Worm Breeder's Gazette 9(1): 69
These abstracts should not be cited in bibliographies. Material contained herein should be treated as personal communication and should be cited as such only with the consent of the author.
1. Supermales (3A;1X) are viable, but very thin and pale. Madl and Herman (Genetics 93: 393 (1979)) tentatively inferred that 3A;1X animals are inviable, from the fact that 'HFM' (4A;3X) tetraploid hermaphrodites crossed with diploid (2A;1X) males produced relatively few matroclinous male progeny. A different cross, which generates 3A;1X animals more explicitly, has been carried out using unc-1(e1598) (a dominant sex-linked marker) and him-8(e1489), which causes frequent X chromosome nondisjunction. When 2A;2X hermaphrodites homozygous for these two mutations are crossed with 4A; 2X males, viable non-Unc male progeny are produced. These must be 3A; 1X animals produced by the fertilization of 1A;OX eggs by 2A;1X sperm. Fewer than the predicted number of 3A;1X animals are obtained, and there is some embryonic lethality, but most of the supermales survive. They grow slowly, and are pale, thin and slightly long. Some have abnormal male tail anatomy but many are normal and make sperm.

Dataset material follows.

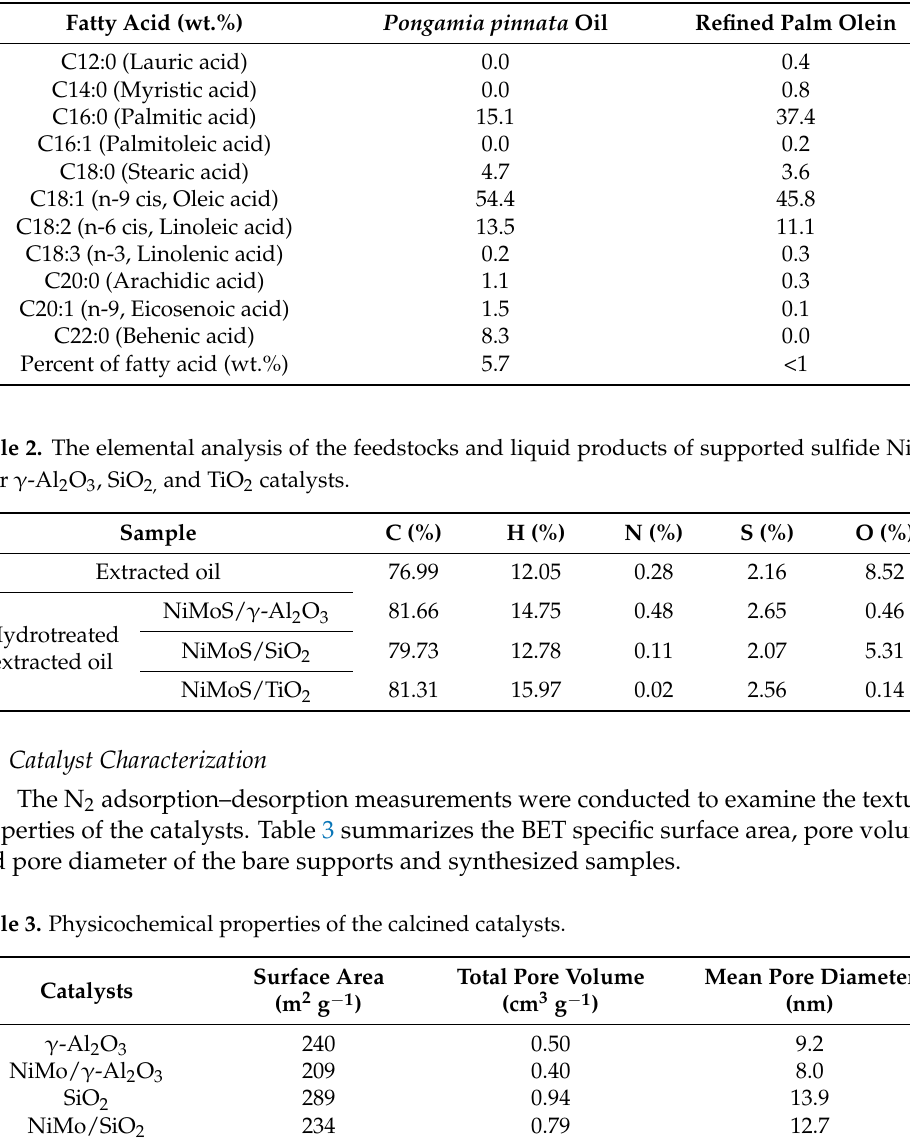
Table 1. The fatty acid distributions of feedstocks.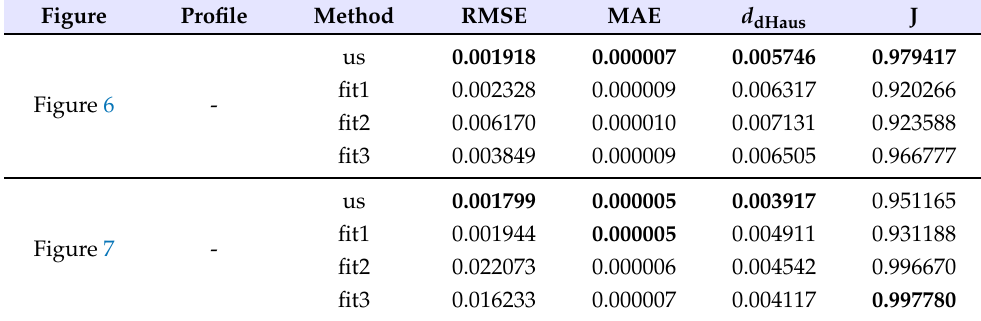
Table 1. Indicators for the examples in Figures 6 and 7. For each profile, we report: the Root Mean Squared Error (RMSE), the Mean Absolute Error (MAE), the normalized directed Hausdorff distance d dHaus and the Jaccard index J . Here, fit1, fit2 and fit3 stand, respectively, for quadratic polynomial, piecewise cubic and smoothing spline fitting. For each figure and each indicator, the best performance is reported in bold.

So far none has mated successfully, in contrast to 3A;2X males, which are often fertile. It appears that C. elegans is viable at X/A ratios ranging from 0.33 (3A;1X) to 1.5 (2A;3X), though possibly not beyond this range. 2. Synergistic maternal effects for fem mutations Homozygous fem-3 females crossed with wild-type males yield a fraction of abnormal fem-3/+ XO male progeny, which have abnormal gonads and sometimes rudimentary vulval development. Most of the fem- 3/+ XO animals are normal males, and fem-3/+ XO males derived from fem- 3/+ XY mothers are always normal. Therefore this result is due to an inadequate contribution of fem-3(+) product from the mother, rather than to haplo-insufficiency. A related effect is seen among the fem- 3/+ XX progeny of fem-3 mothers, some of which are female rather than hermaphrodite. The maternal insufficiency effect on both XX and XO progeny is exacerbated by the presence of mutations in the other fem genes (using putative null alleles in each of the three genes) : [See Figure 1] These results indicate that the maternal contributions of fem gene products are important, perhaps to maintain tra-1 activity in a repressed state during early embryogenesis. In the absence of the repression, tra-1 hyperactivity may sometimes (but apparently not always) lead to irreparable feminization of both XX and XO progeny, which develop as females and abnormal males respectively.